Voilà ce que peut faire une commune de gauche contre la double journée de travail des femmes. Avec Gauches Communes, à Saint-Gilles (Bruxelles), nous estimons qu’il faut 30 nouvelles crèches publiques pour s’attaquer au manque de places et que la commune devrait assurer la gratuité des repas à l’école. A Barcelone, 43% des familles ne trouvent pas de place dans une crèche publique ; 3 nouvelles crèches, c’est donc insuffisant.

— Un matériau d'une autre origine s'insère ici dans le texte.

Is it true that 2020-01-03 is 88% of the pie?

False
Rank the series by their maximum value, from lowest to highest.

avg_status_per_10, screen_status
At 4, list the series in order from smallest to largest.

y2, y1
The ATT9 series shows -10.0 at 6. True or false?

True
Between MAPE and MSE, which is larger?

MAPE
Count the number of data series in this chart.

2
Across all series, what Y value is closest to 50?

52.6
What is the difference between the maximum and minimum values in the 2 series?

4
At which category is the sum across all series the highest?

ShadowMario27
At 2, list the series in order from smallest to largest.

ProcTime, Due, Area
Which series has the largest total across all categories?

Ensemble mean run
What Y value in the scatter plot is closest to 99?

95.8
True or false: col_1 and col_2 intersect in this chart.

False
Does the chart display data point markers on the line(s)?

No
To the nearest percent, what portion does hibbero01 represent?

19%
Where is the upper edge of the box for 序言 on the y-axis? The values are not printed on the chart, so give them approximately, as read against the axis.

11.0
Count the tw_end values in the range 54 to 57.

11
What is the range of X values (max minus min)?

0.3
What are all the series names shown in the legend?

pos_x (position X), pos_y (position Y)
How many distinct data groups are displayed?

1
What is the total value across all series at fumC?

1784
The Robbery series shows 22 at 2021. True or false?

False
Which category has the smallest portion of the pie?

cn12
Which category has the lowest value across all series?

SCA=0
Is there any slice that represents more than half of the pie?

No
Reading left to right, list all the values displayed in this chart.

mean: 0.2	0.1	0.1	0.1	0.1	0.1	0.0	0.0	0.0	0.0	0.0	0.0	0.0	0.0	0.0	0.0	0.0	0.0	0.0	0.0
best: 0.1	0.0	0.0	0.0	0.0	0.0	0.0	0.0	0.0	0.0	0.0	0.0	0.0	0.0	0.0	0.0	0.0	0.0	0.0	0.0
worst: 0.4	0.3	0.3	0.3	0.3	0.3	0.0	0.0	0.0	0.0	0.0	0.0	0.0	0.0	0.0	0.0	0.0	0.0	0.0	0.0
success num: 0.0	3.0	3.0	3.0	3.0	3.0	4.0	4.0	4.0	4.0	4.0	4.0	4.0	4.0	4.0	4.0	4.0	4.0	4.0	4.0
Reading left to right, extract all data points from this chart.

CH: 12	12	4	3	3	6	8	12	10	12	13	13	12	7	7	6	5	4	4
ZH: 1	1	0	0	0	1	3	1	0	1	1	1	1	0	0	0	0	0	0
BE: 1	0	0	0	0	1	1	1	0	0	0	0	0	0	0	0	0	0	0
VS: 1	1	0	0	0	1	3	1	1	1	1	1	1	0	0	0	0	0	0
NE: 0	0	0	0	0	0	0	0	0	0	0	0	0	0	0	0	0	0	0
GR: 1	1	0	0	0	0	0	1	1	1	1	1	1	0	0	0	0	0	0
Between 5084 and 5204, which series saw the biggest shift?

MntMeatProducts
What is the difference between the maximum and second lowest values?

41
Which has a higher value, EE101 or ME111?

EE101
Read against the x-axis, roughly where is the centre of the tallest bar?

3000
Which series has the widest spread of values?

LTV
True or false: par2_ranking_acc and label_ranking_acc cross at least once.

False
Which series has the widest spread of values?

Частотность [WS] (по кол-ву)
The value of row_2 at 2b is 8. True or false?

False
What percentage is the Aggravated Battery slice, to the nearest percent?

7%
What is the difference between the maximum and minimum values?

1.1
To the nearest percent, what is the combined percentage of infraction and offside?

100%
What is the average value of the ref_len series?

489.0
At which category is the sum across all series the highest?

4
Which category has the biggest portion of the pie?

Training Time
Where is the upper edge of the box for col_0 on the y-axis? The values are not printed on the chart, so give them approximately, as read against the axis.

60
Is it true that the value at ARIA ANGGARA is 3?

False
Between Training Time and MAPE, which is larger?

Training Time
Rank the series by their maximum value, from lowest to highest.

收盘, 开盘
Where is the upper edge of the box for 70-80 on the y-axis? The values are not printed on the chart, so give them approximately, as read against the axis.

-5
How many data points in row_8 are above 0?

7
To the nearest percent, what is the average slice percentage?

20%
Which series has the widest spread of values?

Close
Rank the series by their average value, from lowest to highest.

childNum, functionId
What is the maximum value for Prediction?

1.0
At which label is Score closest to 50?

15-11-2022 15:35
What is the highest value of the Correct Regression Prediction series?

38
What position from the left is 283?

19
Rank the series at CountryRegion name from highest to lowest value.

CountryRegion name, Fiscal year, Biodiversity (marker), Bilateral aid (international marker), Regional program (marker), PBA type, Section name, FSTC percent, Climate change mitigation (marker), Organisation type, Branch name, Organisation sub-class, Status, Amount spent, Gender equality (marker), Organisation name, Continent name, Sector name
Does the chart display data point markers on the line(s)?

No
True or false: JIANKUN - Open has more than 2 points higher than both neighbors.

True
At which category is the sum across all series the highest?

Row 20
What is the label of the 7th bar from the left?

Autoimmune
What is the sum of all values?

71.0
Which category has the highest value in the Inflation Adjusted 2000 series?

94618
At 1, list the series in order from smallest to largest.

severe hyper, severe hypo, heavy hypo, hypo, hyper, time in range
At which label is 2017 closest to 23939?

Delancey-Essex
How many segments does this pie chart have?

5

Une bataille gagnée pour la défense des logements sociaux
À Barcelone, les prix des loyers crèvent les plafonds. Chaque jour, 10 expulsions de logements prennent place. En 2013, la maire de Madrid lui a vendu plus de 1.800 logements sociaux à Blackstone, un fonds vautour qui spécule sur la crise immobilière, qui est ainsi devenu le plus grand agent immobilier du pays. Une année plus tard, une banque catalane, Caixa Catalunya, précédemment sauvée avec 12 milliards d’euros de fonds publics, lui a vendu plus de 40.000 hypothèques toxiques. La banque s’est libérée d’actifs toxiques tandis que Blackstone a pu voler les maisons de gens de ceux pour qui l’hypothèque était devenue impayable.
Le 14 juin, un homme de 43 ans s’est suicidé. Sa famille était menacée d’expulsion par Blackstone. Des manifestations ont eu lieu sous le slogan : ‘‘ce ne sont pas des suicides, ce sont des assassinats’’. La pression de la rue a poussé le conseil municipal à discuter d’une nouvelle loi : l’obligation pour les promoteurs de réserver 30% des nouveaux bâtiments et des rénovations aux logements à loyer social, loi approuvée le 17 juin. La victoire est d’autant plus importante qu’elle montre la voie à suivre : celle de la construction d’un rapport de force dans la rue.
Cela n’enlève toutefois rien à la nécessité de construire des logements sociaux publics. En deux ans, la mairie en a construit 750 et elle a pris un crédit pour en construire 2.000 de plus, un effort qu’aucune autre autorité n’a fait auparavant. Le problème reste entier : le taux de logements sociaux à Barcelone est de 1,5%. Tout comme la PAH, nous estimons qu’il faut tendre à atteindre 20% de logements sociaux pour que la pression soit suffisante sur les loyers privés. À Saint Gilles, Gauche Communes propose de construire 3.000 logements sociaux publics. À Barcelone, il faudrait en construire 120.000 de plus.
La lutte pour l’accès à l’eau
A Barcelone, l’eau est gérée par Agbar, une filiale de la très rentable multinationale française Suez. Une ressource comme l’eau devrait être un bien commun. Colau a proposé au conseil municipal un projet de consultation pour une gestion publique et démocratique de l’eau. Le projet reste bloqué, tous les groupes ont voté contre, en dépit d’études qui montrent que 70% de la population y est favorable.
Une plateforme composée de voisins, de syndicats et d’organisations écologistes a été formée, sans que la mobilisation ne prenne la même dynamique que pour le logement. La pression fut insuffisante.
Pour un front des villes rebelles
Les confluences de gauche ont aussi gagné les élections à Madrid, Cadix, Saragosse, La Corogne,… Elles pourraient utiliser ces positions élues pour organiser un front de communes rebelles.
Crèches, logements, etc. : ce front pourrait défendre des budgets qui répondent aux nécessités sociales et les coupler à la mobilisation active de la population afin d’arracher un refinancement des villes. Une politique sociale pourrait alors être réellement appliquée alors qu’elle est bloquée par des budgets volontairement limités.